**What you need to do**
a) Summarize the bond market commentary below in two sentences.
b) Carry on the bond market commentary below from the point where it stops.

**Text segment**
*** Begin section ***

Treasury yield curve steepens, spread to investment grade widens. The Treasury yield curve steepened over the past week despite recent data suggesting global economic activity, particularly in China, ticked lower. Instead, more dovish comments from Federal Reserve Chair Jerome Powell and other central bank officials amid the backdrop of a robust labor market, healthy wage growth, and moderate price inflation have helped to not only push longer-term rates higher, but also increase the spread between Treasuries and comparable maturity investment grade (IG) corporate debt. At current levels, we think IG valuations look attractive. Should Treasury yields continue to rise gradually while IG yields stay flat or contract, which we expect, IG returns should hold up relatively well.
TED spread’s economic signal. Credit stress among banks has remained relatively calm recently, signaling an economic recession may not be as imminent as some investors fear. On the LPL Research blog today, we’ll highlight recent movement in the TED spread, or the spread between the 3-month London interbank offered rate (LIBOR) and the 3-month Treasury yield, a measure that gained notoriety for its foreshadowing of the financial crisis.

*** End section ***

**Information supplied**
*** Begin section ***

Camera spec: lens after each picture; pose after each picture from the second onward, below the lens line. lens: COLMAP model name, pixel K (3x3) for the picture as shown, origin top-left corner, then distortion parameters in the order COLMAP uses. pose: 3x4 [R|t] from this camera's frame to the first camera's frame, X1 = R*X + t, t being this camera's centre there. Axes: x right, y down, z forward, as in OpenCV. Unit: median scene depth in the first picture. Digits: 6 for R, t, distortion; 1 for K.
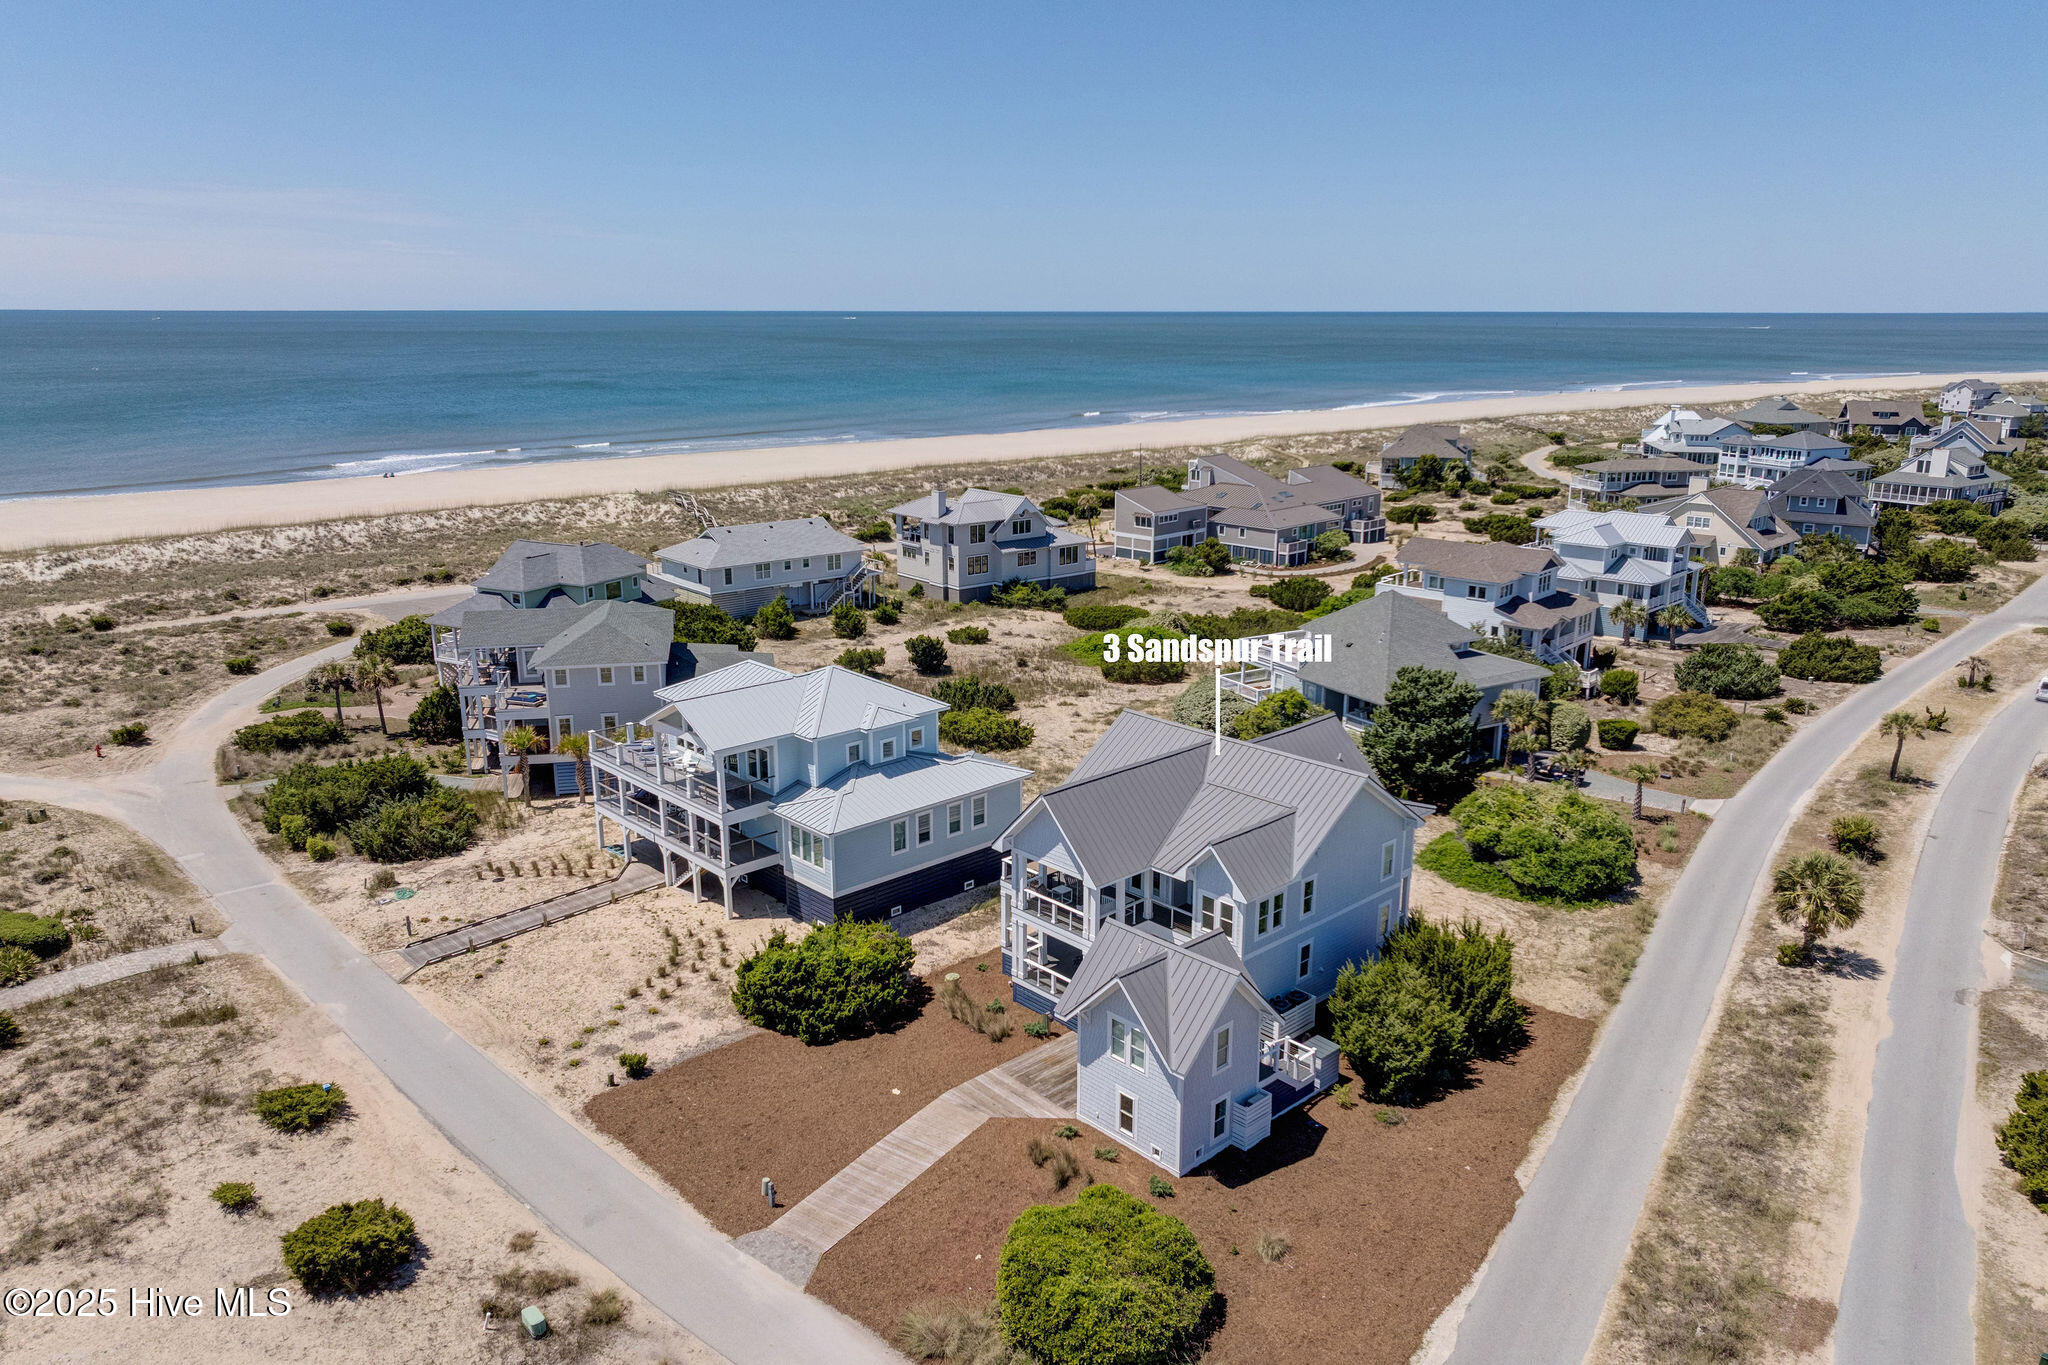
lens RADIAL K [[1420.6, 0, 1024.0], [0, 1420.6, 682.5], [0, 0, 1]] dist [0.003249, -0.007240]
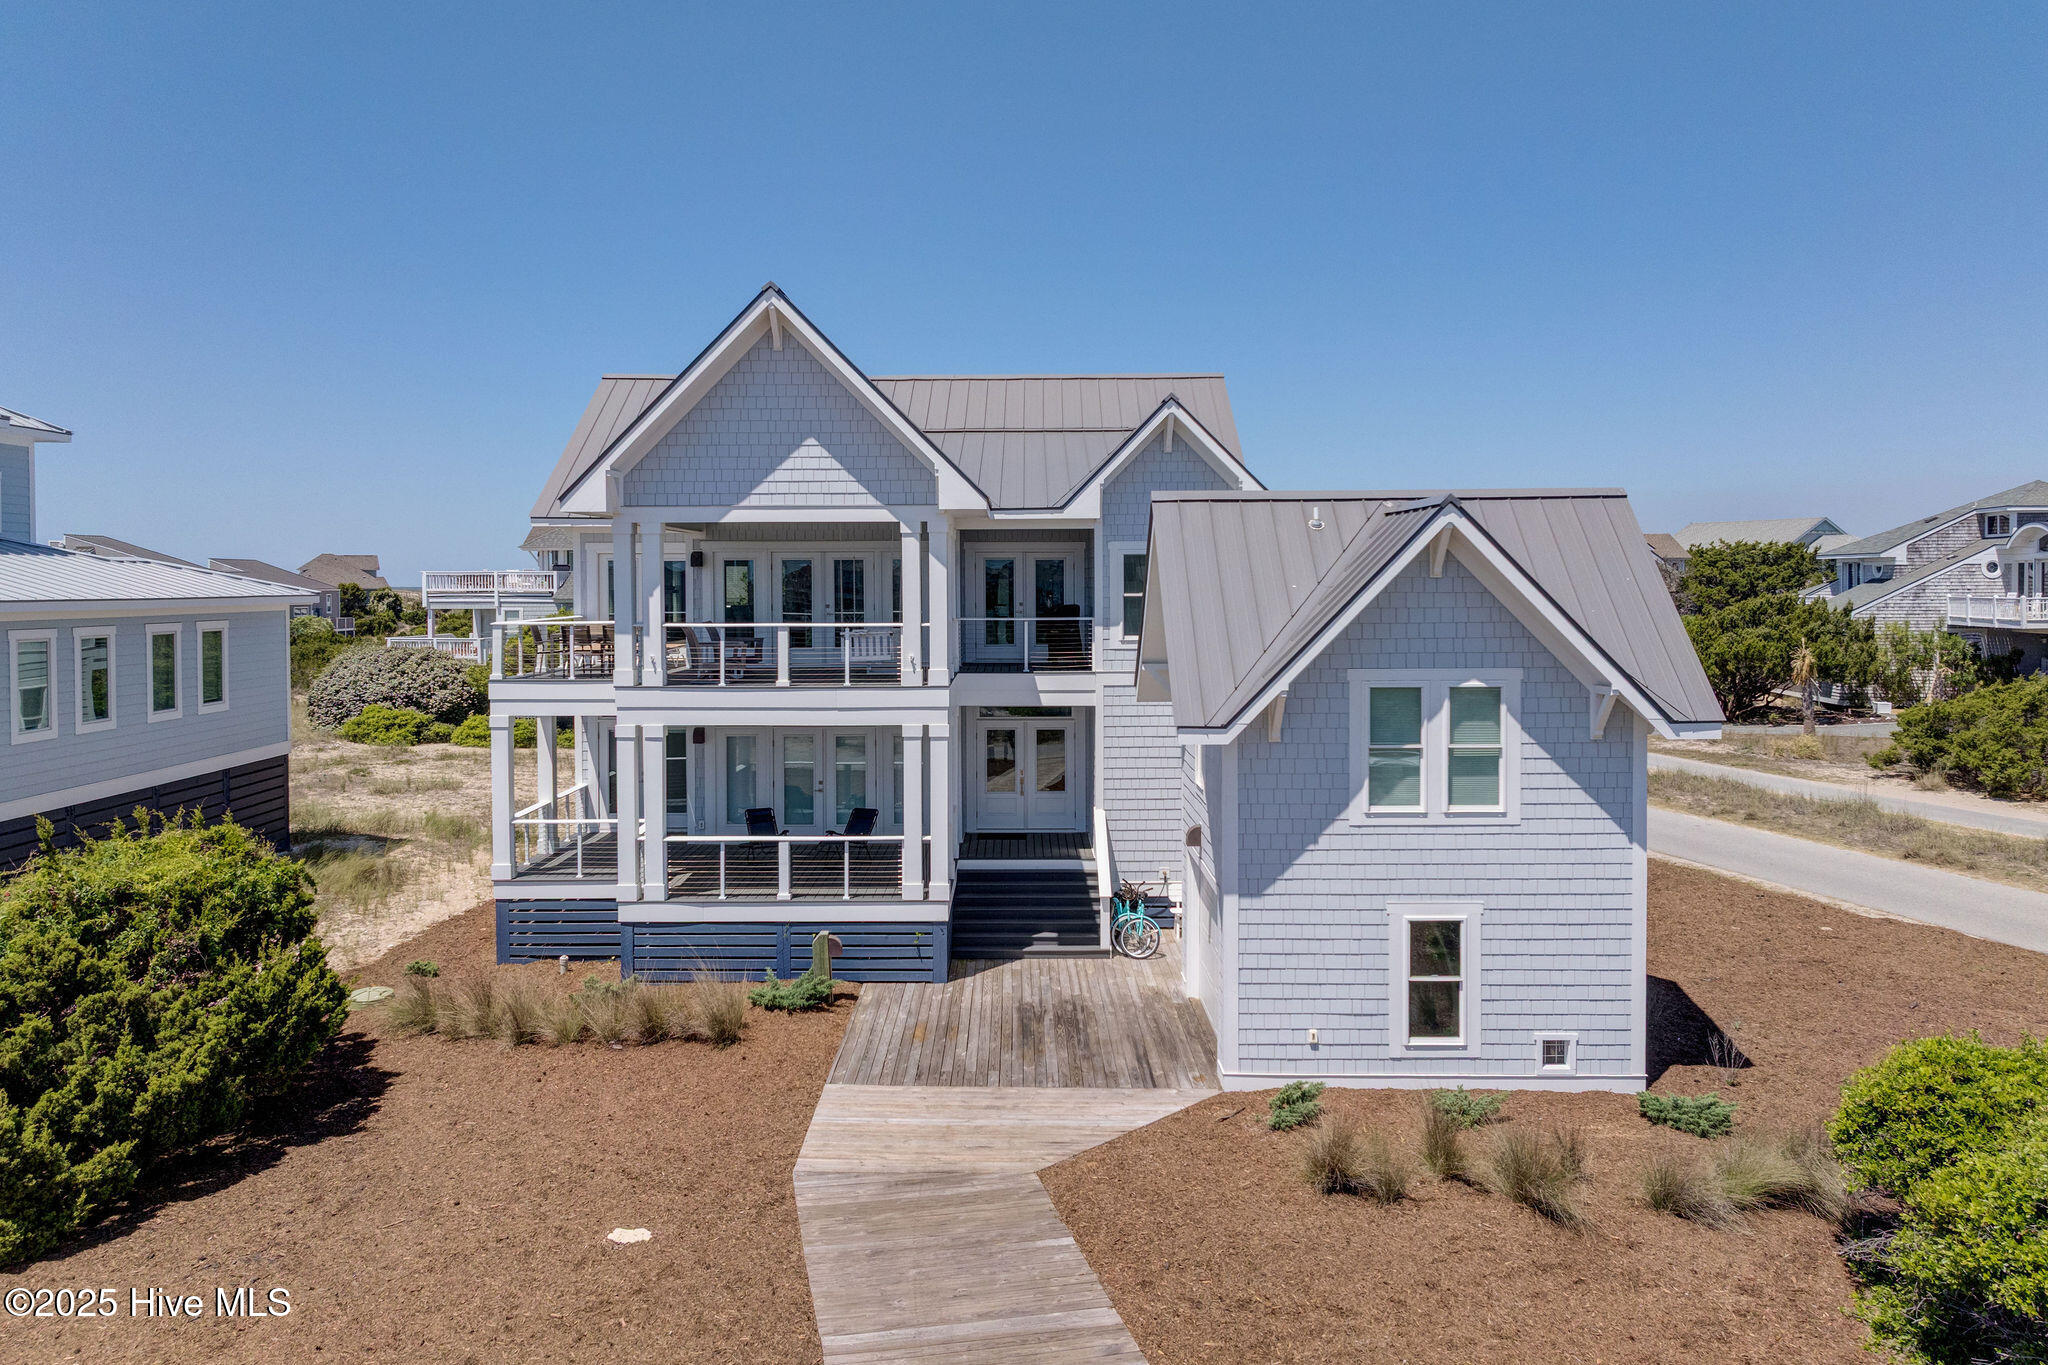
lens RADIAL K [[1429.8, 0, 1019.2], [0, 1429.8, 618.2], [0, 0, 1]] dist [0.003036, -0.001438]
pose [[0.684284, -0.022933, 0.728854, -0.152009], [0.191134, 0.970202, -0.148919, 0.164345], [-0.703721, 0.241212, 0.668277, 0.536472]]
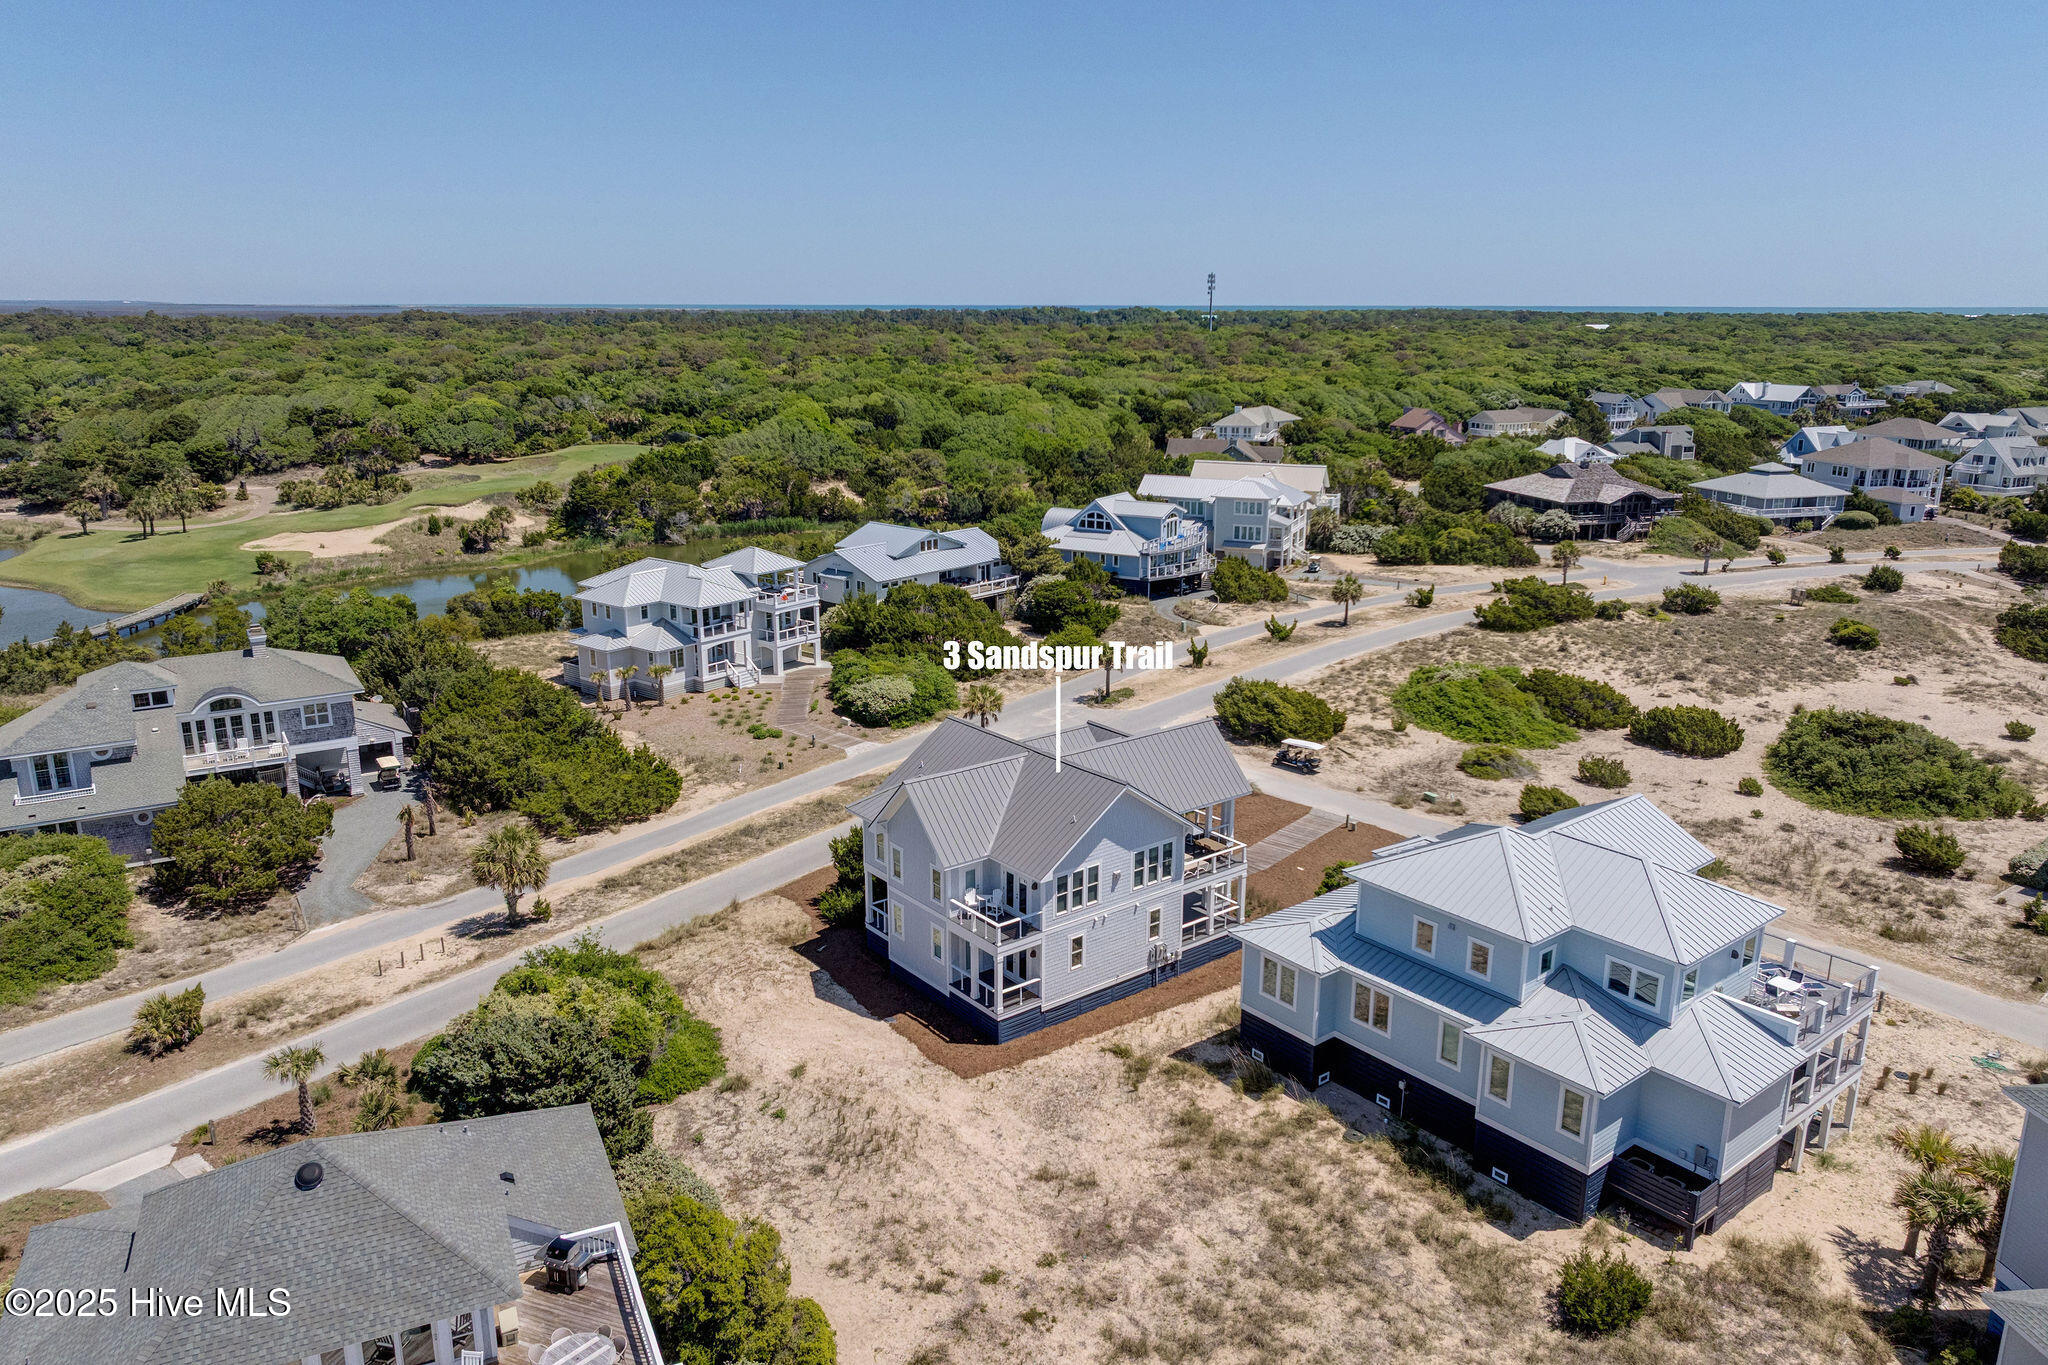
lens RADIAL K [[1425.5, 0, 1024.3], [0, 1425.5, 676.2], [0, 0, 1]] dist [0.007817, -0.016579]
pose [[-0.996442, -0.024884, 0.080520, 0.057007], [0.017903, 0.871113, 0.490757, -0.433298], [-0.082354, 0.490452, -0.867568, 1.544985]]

*** End section ***

**Answers given**
a) The Treasury yield curve steepened over the past week as more dovish comments from Federal Reserve Chair Jerome Powell and other central bank officials, set against a robust labor market, healthy wage growth and moderate inflation, pushed longer-term rates higher and widened the spread between Treasuries and investment grade corporate debt, making IG valuations look attractive in the commentary's view. Credit stress among banks has also stayed relatively calm, signaling that a recession may not be as imminent as some investors fear, and the commentary turns to recent movement in the TED spread, the gap between 3-month LIBOR and the 3-month Treasury yield that gained notoriety for foreshadowing the financial crisis.

b)
Putting the good start in perspective. Today is the 10th trading day of 2019, with the S&P 500 Index up 3.0% for the year after 9 trading days. 2018 saw the S&P 500 up 4.2% on day 9 but it finished the year down 6.2%, so a good start to a year is by no means a perfect indicator for continued market strength. At the same time, historically we’ve seen good starts to a year produce solid returns. In fact, starting in 1950, when the S&P 500 was up 2.5% or more on the 5th day of the year (like 2019) the full year had been higher the previous 12 times in a row, with 2018 officially ending this streak. There are many other things that matter more for how stocks will perform during a year than how the first few days do, but it is worth noting this seemingly random indicator did have a nice record until last year.
NEW LPL Market Signals Podcast. In this week’s episode of the Market Signals Podcast, LPL Financial Chief Investment Strategist John Lynch and Senior Market Strategist Ryan Detrick look at another potentially solid quarter of earnings growth despite the government shutdown. Subscribe to the free Market Signals podcast series on iTunes, Google Play, Spotify or wherever you get your podcasts!
- Empire Manufacturing (Jan)
- PPI Report (MoM, Dec)
- Eurozone Trade Balance (Nov)
- Japan PPI Report (Dec)
- Retail Sales (MoM, Dec)
- Import Price Index (MoM, Dec)
- Export Price Index (MoM, Dec)
- Federal Reserve Beige Book Release (Jan)
- Germany CPI Report (Dec)
- Housing Starts (MoM, Dec)
- Building Permits (MoM, Dec)
- Initial Jobless Claims (Jan. 12)
- Eurozone CPI Report (Dec)
- Japan CPI Report (Dec)
- Japan Industrial Production (Nov)
- Industrial Production (MoM, Dec)
- University of Michigan Sentiment Index (Preliminary, Dec)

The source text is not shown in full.